(About this exercise):
Exactly reproduce the lines from the line that has "image of human" down to the last line of the entries, inclusive.

(Stored data entries)
_ _ _ _

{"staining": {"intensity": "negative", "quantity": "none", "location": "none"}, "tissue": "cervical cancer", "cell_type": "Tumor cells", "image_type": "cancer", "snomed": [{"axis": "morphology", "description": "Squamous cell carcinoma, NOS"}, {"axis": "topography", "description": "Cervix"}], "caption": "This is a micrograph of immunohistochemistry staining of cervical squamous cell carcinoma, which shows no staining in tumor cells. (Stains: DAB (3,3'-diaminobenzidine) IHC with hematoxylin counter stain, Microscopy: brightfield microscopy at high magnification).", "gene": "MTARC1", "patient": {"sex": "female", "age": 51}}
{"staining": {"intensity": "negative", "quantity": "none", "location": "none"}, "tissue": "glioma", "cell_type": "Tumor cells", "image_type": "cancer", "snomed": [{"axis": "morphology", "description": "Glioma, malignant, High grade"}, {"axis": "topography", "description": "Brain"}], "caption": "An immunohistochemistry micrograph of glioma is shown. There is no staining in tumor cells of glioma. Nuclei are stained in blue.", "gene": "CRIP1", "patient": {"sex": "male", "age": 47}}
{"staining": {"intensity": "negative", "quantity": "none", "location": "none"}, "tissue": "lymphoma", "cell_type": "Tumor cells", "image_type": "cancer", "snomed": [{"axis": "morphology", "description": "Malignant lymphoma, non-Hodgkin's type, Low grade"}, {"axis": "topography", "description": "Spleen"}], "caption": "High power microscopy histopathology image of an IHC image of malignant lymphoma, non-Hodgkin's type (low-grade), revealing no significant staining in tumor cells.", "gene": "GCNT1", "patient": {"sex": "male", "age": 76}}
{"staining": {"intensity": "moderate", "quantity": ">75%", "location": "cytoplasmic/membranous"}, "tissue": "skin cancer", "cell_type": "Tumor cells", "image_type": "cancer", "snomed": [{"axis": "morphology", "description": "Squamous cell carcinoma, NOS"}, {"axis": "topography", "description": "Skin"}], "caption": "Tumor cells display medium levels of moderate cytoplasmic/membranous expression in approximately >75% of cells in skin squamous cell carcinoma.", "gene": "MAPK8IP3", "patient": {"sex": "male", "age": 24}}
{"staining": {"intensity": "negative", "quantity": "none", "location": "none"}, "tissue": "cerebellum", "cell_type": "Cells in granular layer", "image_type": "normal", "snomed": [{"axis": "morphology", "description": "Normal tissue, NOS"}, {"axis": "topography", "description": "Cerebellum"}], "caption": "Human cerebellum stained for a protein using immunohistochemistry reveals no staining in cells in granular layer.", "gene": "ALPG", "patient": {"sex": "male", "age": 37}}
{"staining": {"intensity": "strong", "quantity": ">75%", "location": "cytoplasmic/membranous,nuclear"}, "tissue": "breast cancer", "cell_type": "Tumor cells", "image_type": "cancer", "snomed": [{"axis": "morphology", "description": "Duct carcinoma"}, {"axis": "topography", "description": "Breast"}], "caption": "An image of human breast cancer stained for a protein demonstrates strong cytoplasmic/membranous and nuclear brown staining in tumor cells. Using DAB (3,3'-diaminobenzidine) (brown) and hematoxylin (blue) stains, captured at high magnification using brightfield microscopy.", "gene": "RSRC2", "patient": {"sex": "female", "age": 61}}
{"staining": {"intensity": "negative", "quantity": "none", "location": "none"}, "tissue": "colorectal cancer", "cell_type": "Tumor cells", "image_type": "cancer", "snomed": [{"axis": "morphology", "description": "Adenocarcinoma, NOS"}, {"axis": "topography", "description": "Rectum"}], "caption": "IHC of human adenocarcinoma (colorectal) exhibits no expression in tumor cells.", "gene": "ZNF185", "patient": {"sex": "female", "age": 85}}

_ _ _ _

(Answer to this exercise):
{"staining": {"intensity": "strong", "quantity": ">75%", "location": "cytoplasmic/membranous,nuclear"}, "tissue": "breast cancer", "cell_type": "Tumor cells", "image_type": "cancer", "snomed": [{"axis": "morphology", "description": "Duct carcinoma"}, {"axis": "topography", "description": "Breast"}], "caption": "An image of human breast cancer stained for a protein demonstrates strong cytoplasmic/membranous and nuclear brown staining in tumor cells. Using DAB (3,3'-diaminobenzidine) (brown) and hematoxylin (blue) stains, captured at high magnification using brightfield microscopy.", "gene": "RSRC2", "patient": {"sex": "female", "age": 61}}
{"staining": {"intensity": "negative", "quantity": "none", "location": "none"}, "tissue": "colorectal cancer", "cell_type": "Tumor cells", "image_type": "cancer", "snomed": [{"axis": "morphology", "description": "Adenocarcinoma, NOS"}, {"axis": "topography", "description": "Rectum"}], "caption": "IHC of human adenocarcinoma (colorectal) exhibits no expression in tumor cells.", "gene": "ZNF185", "patient": {"sex": "female", "age": 85}}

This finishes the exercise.